**Extract provided:**

Finally! We launched Bloggingportal.eu! The new place to read EU blogs and keep yourself updated on the EU blogosphere. We have been working on it for almost one year in our free time. At the moment we are aggregating almost 300 blogs and we are publishing a daily editors choice selection! Check it out!
It is a multilingual portal, it is still a beta version, but at the same time totally independent, without any sponsorship and we do welcome any comments and hints how to improve the site! So get in touch with us! You can also follow us on twitter: @bloggingportal.
The long awaited report on the underlying causes of the No vote on the Lisbon Treaty in Ireland has been published. You can read the complete report here: “Post Lisbon Treaty Referendum Research Findings (.pdf)”
Here some key findings:
- The main reason for abstaining in this referendum was lack of understanding/knowledge (46%), which is far in excess of any other voluntary or circumstantial reason given for not voting.
- Much of the Yes vote is underpinned by a strong general feeling of pro-Europeanism rather than Treaty specific motivations.
- Twenty-six percent of No voters mentioned Treaty specific elements that were of concern to them.
- The main reason cited for voting No was ‘lack of knowledge/information/ understanding’ at
42%. There can be little doubt that this emerged as the primary reason for people voting
- At a wider level, an EU knowledge deficit is clearly present which has undoubtedly contributed to the No vote. Knowledge of EU institutions and how they work appears to be particularly low. The difficulty of advocating a referendum that is based on the premise of institutional reform in this environment is apparent.
So, the report suggests that a lack of knowledge/information/understanding was the main reason for the referendum outcome: At the same time there seems to be little willingness to do something about it:
- Despite not having a good understanding of how EU institutions operate, there was fairly limited appetite for additional information, particularly among younger group participants. Few felt that they would realistically take the time or go to the bother to inform themselves in any great detail. Older group participants (those aged 35+), were more open to learning more and felt that if the EU was going to become more important to Ireland then it was important for them to be better informed.
Let’s have a look at the ‘issues’:
- ‘No’ voters were far more likely to believe that erosion of Irish neutrality, end of control over abortion and conscription to a European army were part of the Lisbon Treaty, revealing key cracks in the debate.
- Loss of Commissioner was also a common concern on the No side.
- When asked directly, respondents cited the issue of protection of workers’ rights as being
“very important” more often than any other issue (of a defined set of issues) relating to
Ireland and the EU. Retaining control over public services in the future was similarly cited.
- Concerns over specific aspects of the Treaty loom large, particularly perceptions of an erosion of neutrality, the Commissioner issue (which many do not seem to properly understand), Corporate tax and to a lesser degree abortion.
Well, the report clearly did not come up with any surprising results. Most of it has been debated over and over again. So I will not get into the debate whether referendums are useful (hint: they are not!) or whether the Lisbon treaty is too complex (hint: yes it is!) or whether the EU is a big conspiracy theory (hint: it is not).

**Data section:**

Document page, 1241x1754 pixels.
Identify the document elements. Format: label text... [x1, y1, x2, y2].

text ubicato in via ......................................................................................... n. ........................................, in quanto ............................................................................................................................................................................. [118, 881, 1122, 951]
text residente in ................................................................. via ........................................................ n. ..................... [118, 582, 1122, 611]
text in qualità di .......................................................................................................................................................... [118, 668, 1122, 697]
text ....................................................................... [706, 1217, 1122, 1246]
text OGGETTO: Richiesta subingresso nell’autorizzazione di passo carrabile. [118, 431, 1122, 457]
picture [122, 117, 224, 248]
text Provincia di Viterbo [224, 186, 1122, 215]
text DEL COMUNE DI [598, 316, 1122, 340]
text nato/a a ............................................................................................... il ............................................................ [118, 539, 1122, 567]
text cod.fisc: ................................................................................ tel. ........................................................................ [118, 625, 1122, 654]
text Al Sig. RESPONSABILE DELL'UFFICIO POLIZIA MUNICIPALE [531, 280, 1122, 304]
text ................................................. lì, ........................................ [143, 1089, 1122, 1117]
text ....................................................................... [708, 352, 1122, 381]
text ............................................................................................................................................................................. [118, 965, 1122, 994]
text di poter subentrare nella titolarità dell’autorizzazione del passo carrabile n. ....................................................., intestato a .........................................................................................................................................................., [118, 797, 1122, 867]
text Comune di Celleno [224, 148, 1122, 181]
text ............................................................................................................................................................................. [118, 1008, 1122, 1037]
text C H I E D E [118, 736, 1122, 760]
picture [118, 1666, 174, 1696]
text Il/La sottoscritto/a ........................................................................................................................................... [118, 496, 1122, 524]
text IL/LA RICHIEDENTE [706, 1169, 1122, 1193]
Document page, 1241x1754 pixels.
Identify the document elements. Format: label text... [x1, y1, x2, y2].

**Prompt:**
Reproduce the blog post word for word between "- Much of the" and "concern to them.", inclusive. The records are separate material with no connection to the blog post.

**Answer to the exercise:**
- Much of the Yes vote is underpinned by a strong general feeling of pro-Europeanism rather than Treaty specific motivations.
- Twenty-six percent of No voters mentioned Treaty specific elements that were of concern to them.